Поставленная задача 1 - Перечислите мотивы, переплетением которых, согласно исходному документу, поэт добивается подлинного драматизма описываемой минуты.
Поставленная задача 2 -
Ответьте на вопросы по исходному документу:
(a) Какие стихи Евангелия от Матфея поэт привел в качестве эпиграфа?
(b) Каким словом в исходном документе охарактеризована молитва к Богу-Отцу?
(c) Чего, по мнению блаженного Феофилакта Болгарского, не желал Христос, молясь о миновании чаши смертной?
Поставленная задача 3 -
Определите, согласуется ли каждое утверждение с исходным документом. Ответьте «да» или «нет» и приведите решающие слова текста.
(a) Достоверно известно, что Никитин был знаком с патристической экзегезой.
(b) Единство двух сил воспевается в стихотворении трижды.
(c) Одиночество Христа в стихотворении названо внутренним.

Переплетением мотивов скорби, страха и одиночества поэт добивается подлинного драматизма описываемой минуты. Даже молитва к Богу-Отцу оказалась «безответной». Вместе с тем, одиночество Христа лишь внешнее, Его переполняет любовь за други Своя, о которых Спаситель молится до кровавого пота.

Подлинно высокий богословский смысл вложил в свое поэтическое творение Иван Саввич Никитин. В стихотворении «Моление о чаше» можно отметить единство двух сил: немощной-человеческой и крепкой-Божьей, которое воспевается не единожды, но трижды, подобно трехкратной молитве Господней. В первый раз, обращаясь к Божественному Отцу, Христос просит подкрепить его, исповедуя в себе дух человеческий:

О, подкрепи меня, молю,

Моя душа изнемогает!

Не известно доподлинно, знаком ли был поэт с патристической экзегезой на стихи Евангелия от Матфея (гл. XXVI, ст. 39 – 47), которые он привел в качестве эпиграфа. Однако его осмысление моления о чаше довольно близко толкованиям на данный отрывок блаженного Феофилакта Болгарского, который полагал, что Христос молился о миновании чаши смертной поскольку «не желал, чтоб евреи согрешили столь тяжко». Этим же отвращением от грядущего величайшего злодеяния света пронизаны строки Никитина:

И те, которым со креста

Пошлет он дар благословенья,

С улыбкой гордого презренья

Поднимут руки на Христа…

О, да минует чаша эта,

Мой Отче, Сына Твоего

Мне горько видеть злобу света

За искупление его!

Таким образом, как человек Иисус скорбит о смертном часе, но как Божество, исполненное любви, печалует о том, что эта минута настигнет его волею людей. Но и здесь Сын Человеческий подчиняет свою богоподобную волю воле Бога-Отца, говоря:

Но не моя да будет воля,

Да будет так, как хочешь ты!

Тобой назначенная доля

Есть дело вечной правоты.

Кульминацией стихотворения являются те слова, которые Ходатай нашего спасения сказал в молитве «третицею».

О Боже мой! Мне тяжело!

Мой ум, колебляся, темнеет;

Все человеческое зло

На мне едином тяготеет.

Позор людской, позор веков, –

Всё на себя я принимаю,

Но сам под тяжестью оков,

Как человек, изнемогаю…

Изнемогающий под тяжестью человеческого греха Христос – вынужден бороться и с собственной плотью, которой в силу ее природы свойственно страшиться смерти: «О, не оставь меня в борьбе / С моею плотию земною».

Фрагмент данных -
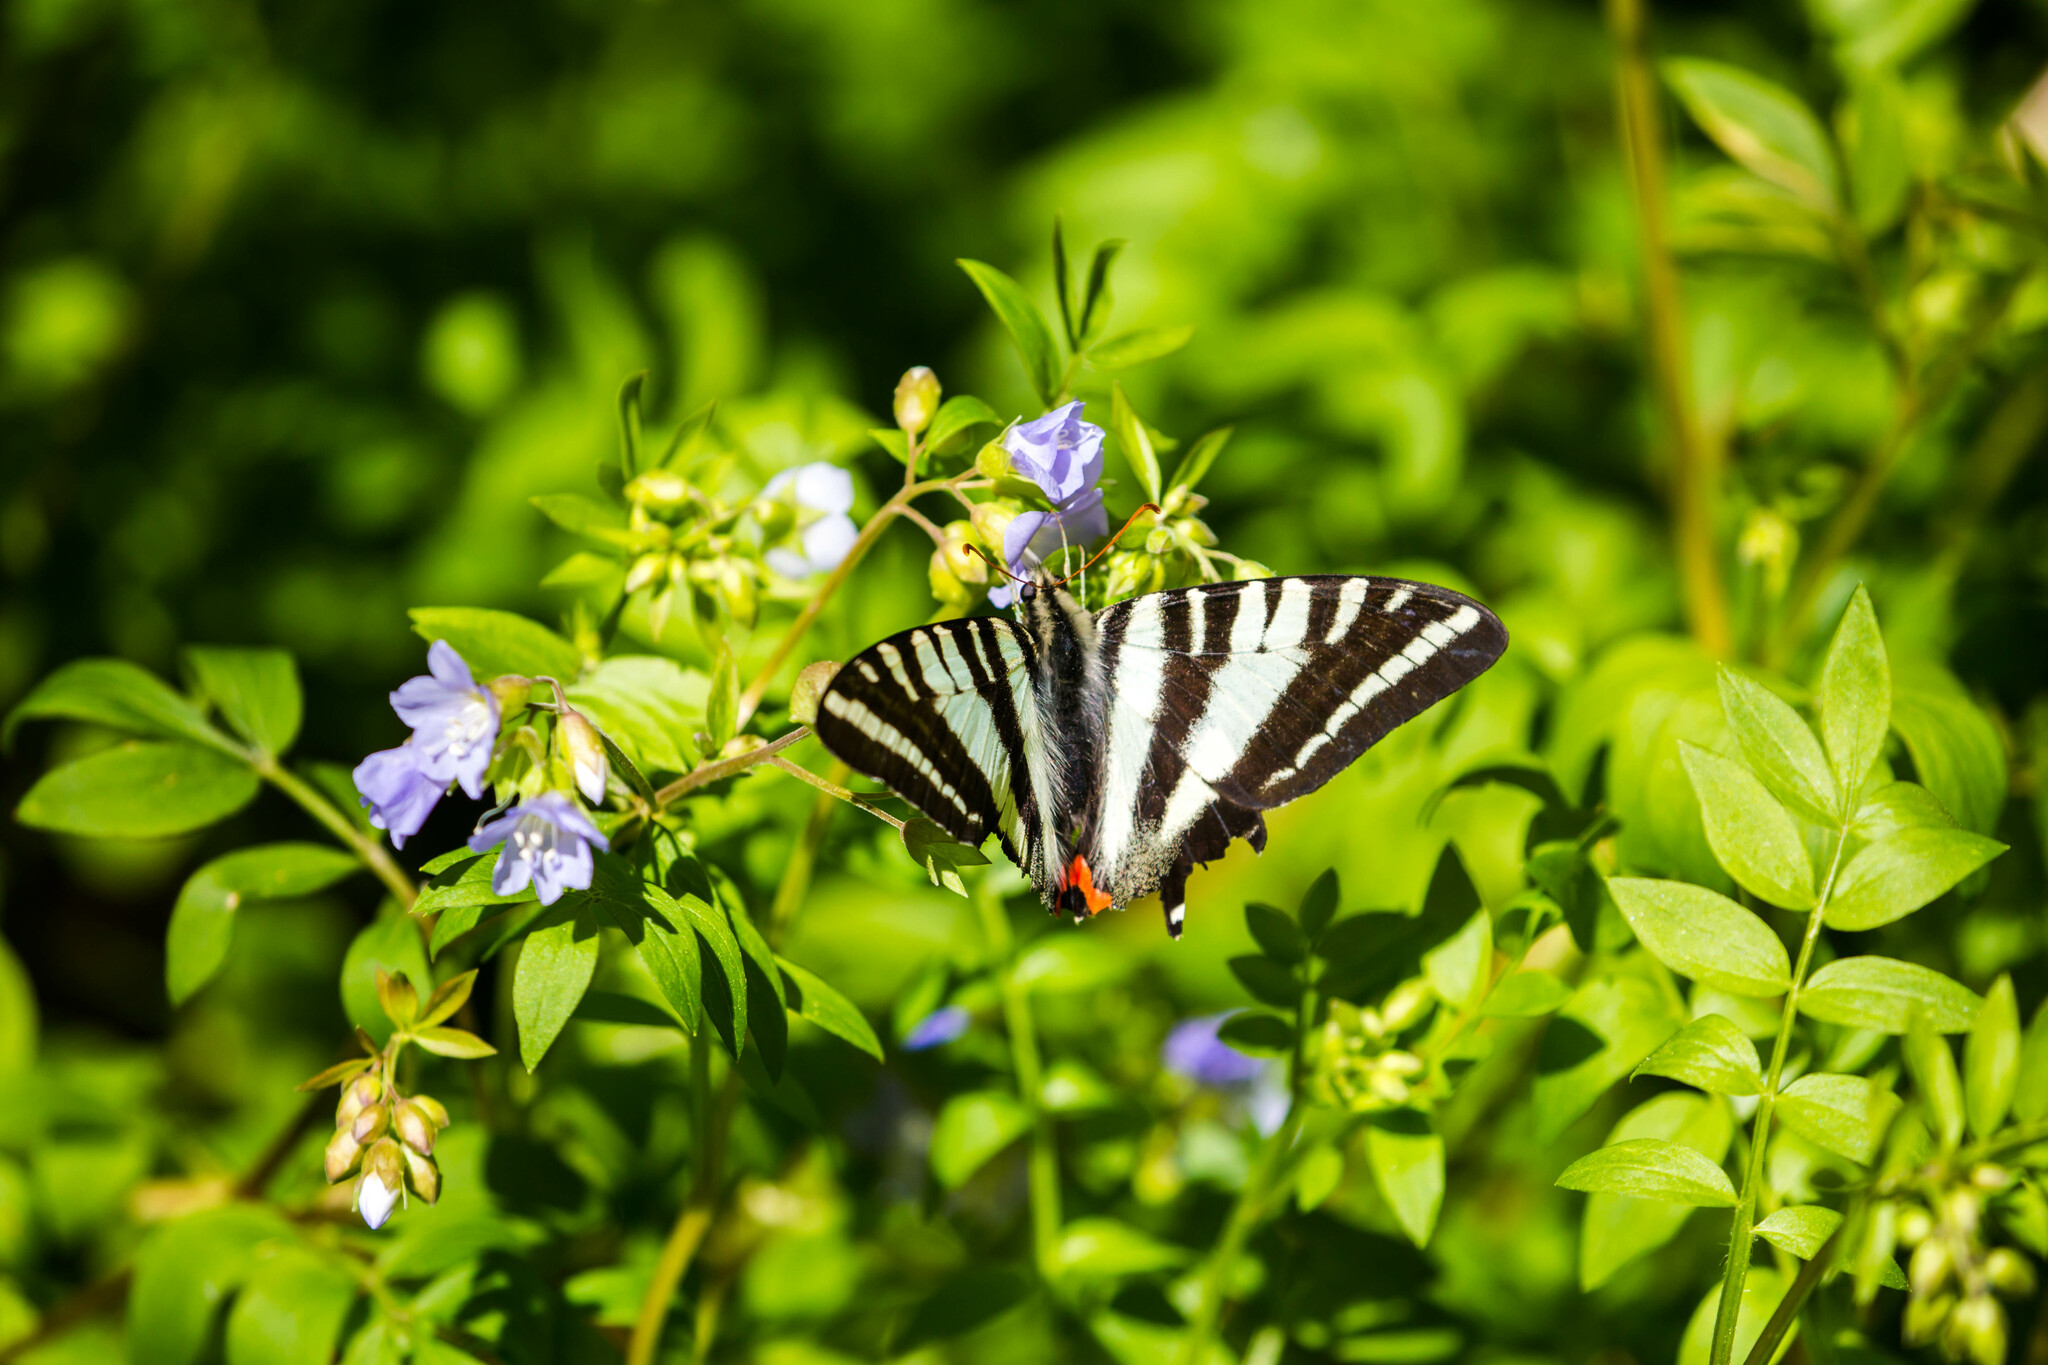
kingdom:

Полный ответ 1 - Скорбь, страх, одиночество.

Полный ответ 2 -
(a) Главу XXVI, стихи 39–47.
(b) «Безответной».
(c) Он «не желал, чтоб евреи согрешили столь тяжко».

Полный ответ 3 -
(a) Нет: «Не известно доподлинно, знаком ли был поэт с патристической экзегезой».
(b) Да: «которое воспевается не единожды, но трижды».
(c) Нет: «одиночество Христа лишь внешнее».